What you need to do:
Put the lines in the entries below, starting at the line containing "right elbow: (238, 482, -22)" and ending at the line containing "left shoulder: (838, 158, -19)", into a JSON list of strings with one string per line and blank lines left out. Include only those lines.

━━━ Records for the exercise

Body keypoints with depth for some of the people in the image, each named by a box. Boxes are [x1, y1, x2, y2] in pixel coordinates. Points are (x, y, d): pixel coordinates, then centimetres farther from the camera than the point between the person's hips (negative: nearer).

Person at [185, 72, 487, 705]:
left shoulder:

━━━━━━
━━━ Records for the exercise

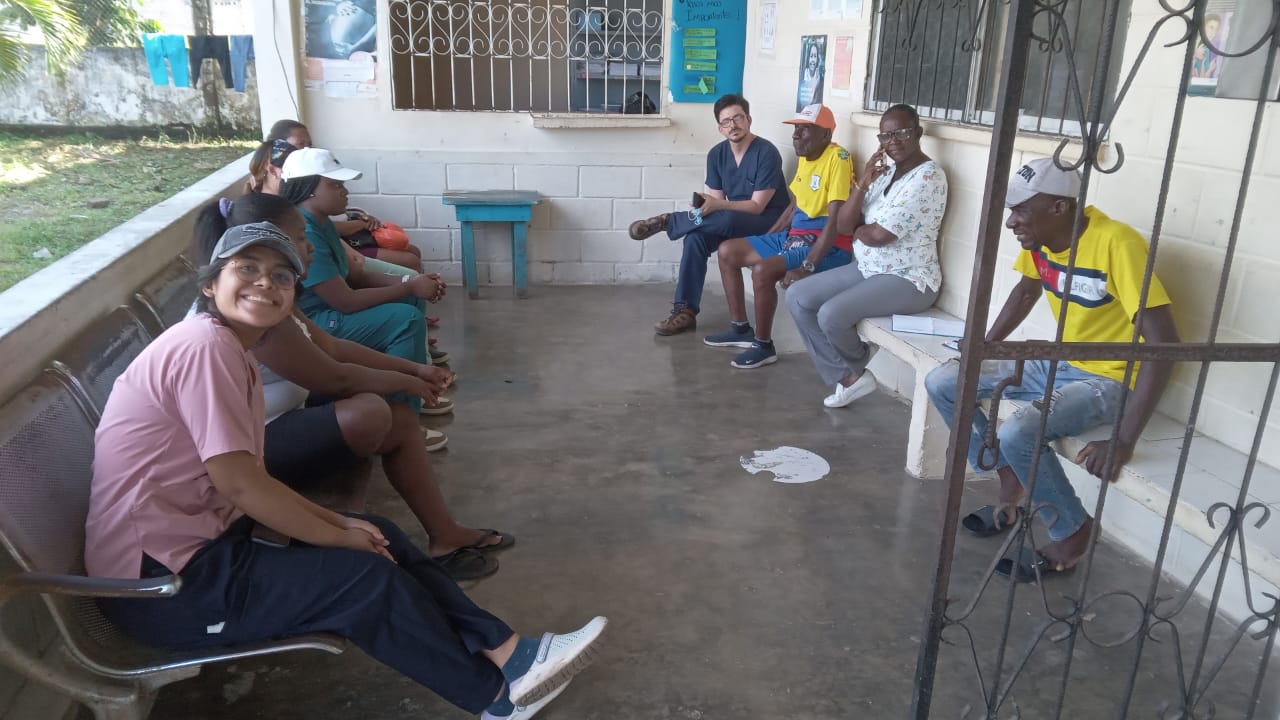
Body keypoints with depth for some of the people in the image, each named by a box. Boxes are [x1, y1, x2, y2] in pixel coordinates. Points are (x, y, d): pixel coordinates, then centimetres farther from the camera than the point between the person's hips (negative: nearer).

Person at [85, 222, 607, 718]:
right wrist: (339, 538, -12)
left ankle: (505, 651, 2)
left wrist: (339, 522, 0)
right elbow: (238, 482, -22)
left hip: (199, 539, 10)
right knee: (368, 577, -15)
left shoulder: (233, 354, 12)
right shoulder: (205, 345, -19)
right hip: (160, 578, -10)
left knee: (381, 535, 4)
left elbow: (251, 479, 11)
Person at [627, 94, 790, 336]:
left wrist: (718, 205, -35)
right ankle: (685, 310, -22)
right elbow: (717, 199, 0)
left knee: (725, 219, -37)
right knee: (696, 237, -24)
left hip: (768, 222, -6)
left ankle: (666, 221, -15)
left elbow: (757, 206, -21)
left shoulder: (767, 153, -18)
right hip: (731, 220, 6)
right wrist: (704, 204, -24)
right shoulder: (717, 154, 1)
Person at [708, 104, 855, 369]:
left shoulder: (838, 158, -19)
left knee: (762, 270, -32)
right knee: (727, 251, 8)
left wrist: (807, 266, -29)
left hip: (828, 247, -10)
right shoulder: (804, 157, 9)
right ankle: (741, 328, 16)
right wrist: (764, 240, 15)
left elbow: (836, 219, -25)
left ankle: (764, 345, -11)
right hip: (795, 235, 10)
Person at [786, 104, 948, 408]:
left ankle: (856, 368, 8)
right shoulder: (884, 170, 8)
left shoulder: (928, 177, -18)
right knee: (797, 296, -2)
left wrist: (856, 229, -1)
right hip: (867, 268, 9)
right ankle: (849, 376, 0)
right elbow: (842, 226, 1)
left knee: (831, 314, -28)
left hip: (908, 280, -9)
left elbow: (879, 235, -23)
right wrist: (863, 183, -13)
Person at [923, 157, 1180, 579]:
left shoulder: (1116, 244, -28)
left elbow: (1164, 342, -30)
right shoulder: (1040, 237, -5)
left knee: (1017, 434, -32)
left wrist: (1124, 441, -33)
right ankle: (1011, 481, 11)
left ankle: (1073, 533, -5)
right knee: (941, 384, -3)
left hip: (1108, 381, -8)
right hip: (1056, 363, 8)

━━━━━━
━━━ Records for the exercise

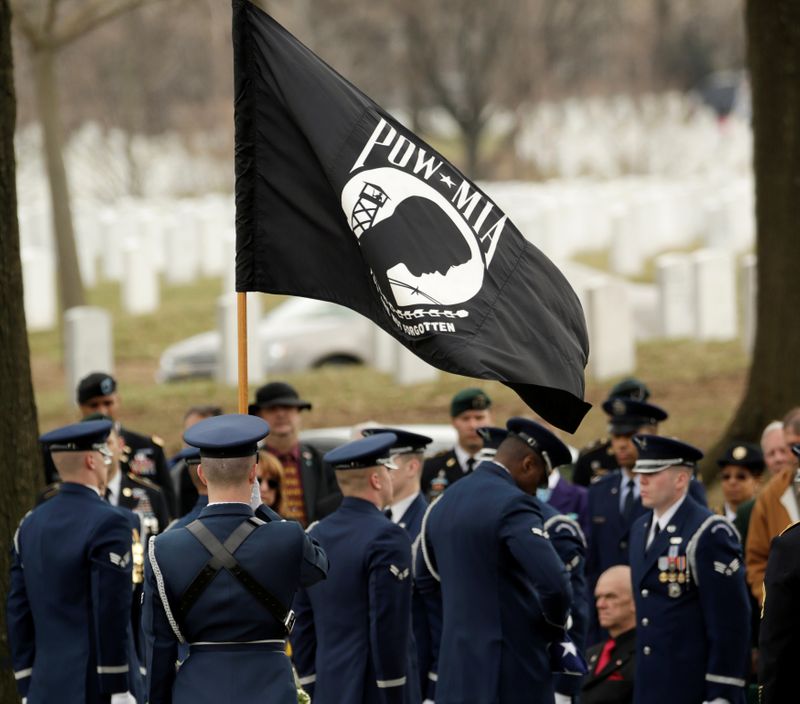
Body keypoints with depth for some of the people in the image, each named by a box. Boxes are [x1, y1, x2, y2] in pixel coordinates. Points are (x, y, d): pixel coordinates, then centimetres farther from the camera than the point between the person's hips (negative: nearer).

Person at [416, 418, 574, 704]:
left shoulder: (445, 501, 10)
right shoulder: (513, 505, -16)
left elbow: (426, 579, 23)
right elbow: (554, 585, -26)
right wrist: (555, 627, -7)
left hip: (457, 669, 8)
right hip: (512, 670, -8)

━━━━━━

Solution:
[
  "right elbow: (238, 482, -22)",
  "left hip: (199, 539, 10)",
  "right knee: (368, 577, -15)",
  "left shoulder: (233, 354, 12)",
  "right shoulder: (205, 345, -19)",
  "right hip: (160, 578, -10)",
  "left knee: (381, 535, 4)",
  "left elbow: (251, 479, 11)",
  "Person at [627, 94, 790, 336]:",
  "left wrist: (718, 205, -35)",
  "right ankle: (685, 310, -22)",
  "right elbow: (717, 199, 0)",
  "left knee: (725, 219, -37)",
  "right knee: (696, 237, -24)",
  "left hip: (768, 222, -6)",
  "left ankle: (666, 221, -15)",
  "left elbow: (757, 206, -21)",
  "left shoulder: (767, 153, -18)",
  "right hip: (731, 220, 6)",
  "right wrist: (704, 204, -24)",
  "right shoulder: (717, 154, 1)",
  "Person at [708, 104, 855, 369]:",
  "left shoulder: (838, 158, -19)"
]